When Victorian banker Thomas Brocklehurst returned to England from a transatlantic journey in 1876, he brought with him a pair of American grey squirrels, which he promptly released on the grounds of his estate in Cheshire. Little did he know that doing so would ignite a new battle of sorts between Americans and the British, just 100 years after the American Revolution ended.
The larger, super adaptable and more destructive grey squirrel spent the next century invading towns across the UK, destroying cable lines and trees and causing hundreds of millions of dollars in damage. They also threatened the existence of England’s much timider, native red squirrel, whose numbers began to dangerously dwindle as the grey’s population rose to an estimated 5 million. Today, there are just there are just 120,000 to 140,000 red squirrels in the UK. “Greys don't actually kill reds themselves, as is commonly believed,” Natasha Collings, project coordinator for the Cornwall Red Squirrel Project, told The Guardian. “They spread a deadly pox, causing distinctive ulcerations on their eyes and nose, which kills reds within five to seven days. If you want reds, you have to kill greys. It's a fact."
Local communities across the UK have been trying to stop the spread of grey squirrels since the late 1990s, and in 2006, policies were adopted, and funding was put into place, to begin targeting certain areas for culls. (The Forestry Commission, which has been providing advice on grey squirrel control for over 30 years, recommended squirrel vigilantism in a policy report published in 2005: “We will also encourage landowners to form Grey Squirrel Control Groups in vulnerable areas where sustainability and public benefits are threatened at a landscape scale.”) Guidelines on how to trap greys were distributed, and an organization called The Red Squirrel Survival Trust was set up to raise awareness of the plight of the diminishing reds. “In 2011, Red Squirrels Northern England (RSNE) was launched, which for the first time saw the number of fully paid rangers and contract workers working on grey squirrel control in Northern England, working in partnership with other conservation organizations, private landowners and local communities,” says Simon O’ Hare, a Red Squirrel Officer with RSNE. There are similar efforts in areas of Scotland, Ireland, and Wales.
The patriotic push to preserve the beloved red squirrel has also seen greys headed from electrical poles to simmering pots in a growing culinary trend edging around the boundaries of mainstream British cuisine.

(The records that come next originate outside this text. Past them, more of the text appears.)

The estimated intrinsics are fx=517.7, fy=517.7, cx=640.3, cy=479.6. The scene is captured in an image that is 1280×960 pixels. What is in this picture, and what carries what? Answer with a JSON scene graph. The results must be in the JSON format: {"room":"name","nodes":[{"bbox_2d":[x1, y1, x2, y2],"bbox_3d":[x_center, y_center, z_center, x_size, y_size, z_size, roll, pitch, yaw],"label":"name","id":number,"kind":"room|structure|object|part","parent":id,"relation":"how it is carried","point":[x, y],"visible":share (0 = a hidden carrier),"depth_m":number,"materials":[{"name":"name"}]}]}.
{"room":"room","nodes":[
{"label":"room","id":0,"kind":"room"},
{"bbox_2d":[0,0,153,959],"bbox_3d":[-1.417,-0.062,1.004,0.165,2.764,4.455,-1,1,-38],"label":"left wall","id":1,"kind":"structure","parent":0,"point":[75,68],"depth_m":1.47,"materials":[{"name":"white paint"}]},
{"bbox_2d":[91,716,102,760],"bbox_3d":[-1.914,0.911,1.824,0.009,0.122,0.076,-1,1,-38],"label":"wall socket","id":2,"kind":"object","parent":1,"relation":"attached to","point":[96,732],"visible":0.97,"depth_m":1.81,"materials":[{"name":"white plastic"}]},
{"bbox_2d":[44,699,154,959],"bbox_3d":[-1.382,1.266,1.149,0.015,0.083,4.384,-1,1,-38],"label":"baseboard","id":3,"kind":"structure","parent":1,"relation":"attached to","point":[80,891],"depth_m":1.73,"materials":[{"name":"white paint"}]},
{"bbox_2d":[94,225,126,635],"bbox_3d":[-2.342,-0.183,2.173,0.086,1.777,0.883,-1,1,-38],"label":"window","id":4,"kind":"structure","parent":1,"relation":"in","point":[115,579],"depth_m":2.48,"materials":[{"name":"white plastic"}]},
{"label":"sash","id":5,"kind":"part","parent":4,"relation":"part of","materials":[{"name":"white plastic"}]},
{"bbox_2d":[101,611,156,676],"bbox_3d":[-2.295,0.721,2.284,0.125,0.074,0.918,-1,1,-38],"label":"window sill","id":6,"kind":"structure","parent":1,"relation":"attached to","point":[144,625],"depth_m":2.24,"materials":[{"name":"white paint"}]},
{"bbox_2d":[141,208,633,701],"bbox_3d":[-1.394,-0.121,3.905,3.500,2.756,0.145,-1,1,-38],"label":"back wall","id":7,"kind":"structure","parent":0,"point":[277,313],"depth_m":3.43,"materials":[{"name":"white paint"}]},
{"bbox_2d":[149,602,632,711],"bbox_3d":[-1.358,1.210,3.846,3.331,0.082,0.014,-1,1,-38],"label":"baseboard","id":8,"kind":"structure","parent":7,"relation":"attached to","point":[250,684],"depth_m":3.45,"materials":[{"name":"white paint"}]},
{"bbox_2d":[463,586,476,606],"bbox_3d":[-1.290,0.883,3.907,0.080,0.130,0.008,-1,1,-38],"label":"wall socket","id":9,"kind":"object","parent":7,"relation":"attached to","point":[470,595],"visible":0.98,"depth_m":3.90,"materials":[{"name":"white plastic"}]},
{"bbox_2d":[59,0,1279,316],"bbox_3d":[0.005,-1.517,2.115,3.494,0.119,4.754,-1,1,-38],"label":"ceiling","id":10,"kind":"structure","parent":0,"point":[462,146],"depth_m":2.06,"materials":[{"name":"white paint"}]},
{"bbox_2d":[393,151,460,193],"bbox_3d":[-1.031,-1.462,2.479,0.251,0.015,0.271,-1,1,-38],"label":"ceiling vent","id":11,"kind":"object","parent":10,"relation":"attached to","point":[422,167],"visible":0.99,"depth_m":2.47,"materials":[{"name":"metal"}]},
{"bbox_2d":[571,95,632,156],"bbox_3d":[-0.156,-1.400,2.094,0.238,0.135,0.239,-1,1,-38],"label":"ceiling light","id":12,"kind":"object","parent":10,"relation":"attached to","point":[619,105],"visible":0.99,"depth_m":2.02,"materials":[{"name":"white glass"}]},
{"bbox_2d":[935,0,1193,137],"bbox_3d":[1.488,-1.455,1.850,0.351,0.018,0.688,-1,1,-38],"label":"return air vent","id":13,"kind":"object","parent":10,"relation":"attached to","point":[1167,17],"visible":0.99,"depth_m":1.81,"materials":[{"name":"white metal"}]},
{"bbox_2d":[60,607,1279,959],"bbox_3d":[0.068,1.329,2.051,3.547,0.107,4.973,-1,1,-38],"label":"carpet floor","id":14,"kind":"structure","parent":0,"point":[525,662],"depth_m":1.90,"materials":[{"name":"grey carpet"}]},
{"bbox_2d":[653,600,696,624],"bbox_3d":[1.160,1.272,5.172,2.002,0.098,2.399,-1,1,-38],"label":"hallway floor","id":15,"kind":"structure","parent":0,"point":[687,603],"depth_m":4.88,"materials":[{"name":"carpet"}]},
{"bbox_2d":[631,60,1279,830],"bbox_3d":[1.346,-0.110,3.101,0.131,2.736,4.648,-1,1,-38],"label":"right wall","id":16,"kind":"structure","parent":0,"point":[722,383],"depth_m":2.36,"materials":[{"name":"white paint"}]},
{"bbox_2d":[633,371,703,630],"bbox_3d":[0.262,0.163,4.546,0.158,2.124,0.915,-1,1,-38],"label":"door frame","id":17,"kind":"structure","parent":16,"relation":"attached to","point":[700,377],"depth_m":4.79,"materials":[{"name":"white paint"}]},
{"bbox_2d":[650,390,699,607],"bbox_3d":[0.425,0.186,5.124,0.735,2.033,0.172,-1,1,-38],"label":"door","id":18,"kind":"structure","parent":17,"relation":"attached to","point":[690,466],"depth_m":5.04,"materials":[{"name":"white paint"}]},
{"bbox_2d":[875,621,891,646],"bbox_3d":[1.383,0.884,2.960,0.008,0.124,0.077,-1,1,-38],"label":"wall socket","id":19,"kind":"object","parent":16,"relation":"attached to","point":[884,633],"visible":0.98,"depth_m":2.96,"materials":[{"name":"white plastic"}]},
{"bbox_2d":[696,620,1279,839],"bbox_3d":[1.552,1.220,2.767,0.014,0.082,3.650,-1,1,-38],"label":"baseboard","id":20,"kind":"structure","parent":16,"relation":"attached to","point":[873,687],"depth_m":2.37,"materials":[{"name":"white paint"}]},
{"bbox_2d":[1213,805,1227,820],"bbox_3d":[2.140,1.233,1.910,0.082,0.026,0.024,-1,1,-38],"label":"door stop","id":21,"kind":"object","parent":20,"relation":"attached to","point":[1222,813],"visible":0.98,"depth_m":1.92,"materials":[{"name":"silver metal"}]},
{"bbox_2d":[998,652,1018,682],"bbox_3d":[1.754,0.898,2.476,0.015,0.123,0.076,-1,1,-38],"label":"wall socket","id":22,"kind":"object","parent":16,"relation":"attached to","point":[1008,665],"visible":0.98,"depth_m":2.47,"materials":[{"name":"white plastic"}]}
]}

Squirrel pies, a delicacy unheard of since the Victorian era, began reappearing in food circles after the cull began, and plastic-wrapped squirrel meat appeared on the shelves of North London supermarkets. (“May contain shot” from the ammo used to kill the squirrel, according to the label.) The squirrel pie of Leicester-based company, Nice Pie, even won gold at the 2013 British Pie Awards. James Hughes Davies, chief pie maker at Little Jack Horner’s in Somerset, saw his squirrel pies leap off the stands when he began selling them at farmers markets a few years ago, so much so that he couldn’t get enough squirrel meat to satisfy demands.

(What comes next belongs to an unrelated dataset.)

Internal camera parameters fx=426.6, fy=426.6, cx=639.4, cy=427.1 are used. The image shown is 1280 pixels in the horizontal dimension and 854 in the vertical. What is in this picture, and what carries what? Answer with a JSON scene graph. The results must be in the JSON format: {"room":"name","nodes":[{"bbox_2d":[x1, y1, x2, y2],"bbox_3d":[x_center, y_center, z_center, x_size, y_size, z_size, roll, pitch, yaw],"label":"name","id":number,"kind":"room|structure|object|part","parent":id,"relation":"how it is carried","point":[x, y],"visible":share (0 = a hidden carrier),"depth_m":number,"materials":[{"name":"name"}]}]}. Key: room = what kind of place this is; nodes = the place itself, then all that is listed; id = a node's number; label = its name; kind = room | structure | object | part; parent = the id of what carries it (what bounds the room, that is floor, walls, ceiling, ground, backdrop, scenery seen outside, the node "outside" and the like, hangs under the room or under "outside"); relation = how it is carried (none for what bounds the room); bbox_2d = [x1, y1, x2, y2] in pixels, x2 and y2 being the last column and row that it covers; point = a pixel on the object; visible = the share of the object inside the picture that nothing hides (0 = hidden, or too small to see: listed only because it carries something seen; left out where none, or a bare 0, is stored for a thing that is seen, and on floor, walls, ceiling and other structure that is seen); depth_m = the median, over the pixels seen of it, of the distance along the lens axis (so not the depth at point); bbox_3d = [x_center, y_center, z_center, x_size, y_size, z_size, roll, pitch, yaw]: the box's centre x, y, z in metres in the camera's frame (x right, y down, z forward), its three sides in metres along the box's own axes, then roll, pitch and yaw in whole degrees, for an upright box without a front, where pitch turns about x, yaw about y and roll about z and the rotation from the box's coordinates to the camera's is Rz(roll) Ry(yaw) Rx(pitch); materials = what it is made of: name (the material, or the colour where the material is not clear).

Horner makes no qualms about helping to revive the edibility of the grey squirrel. “They’re abundant in number, game keepers across the country are being required to trap them just for the sake of the ecosystems they’re protecting,” he says. “If they’re edible and tasty, why not use them?” Horner recommends slow braising and poaching so the meat can gently fall of the bone, and pairing the squirrels with seasonal vegetables like blackberries, red currants, and root vegetables. “They’re not as gamey and rich as you’d think, but they’re not mild either,” he says.
Squirrel meat might not excite your palate, but the culls are helping: According to a three-month study conducted by the Red Squirrels North England partnership project and released in 2013, British red squirrel numbers increased 7 percent from spring 2012, the first time the population had risen in 140 years.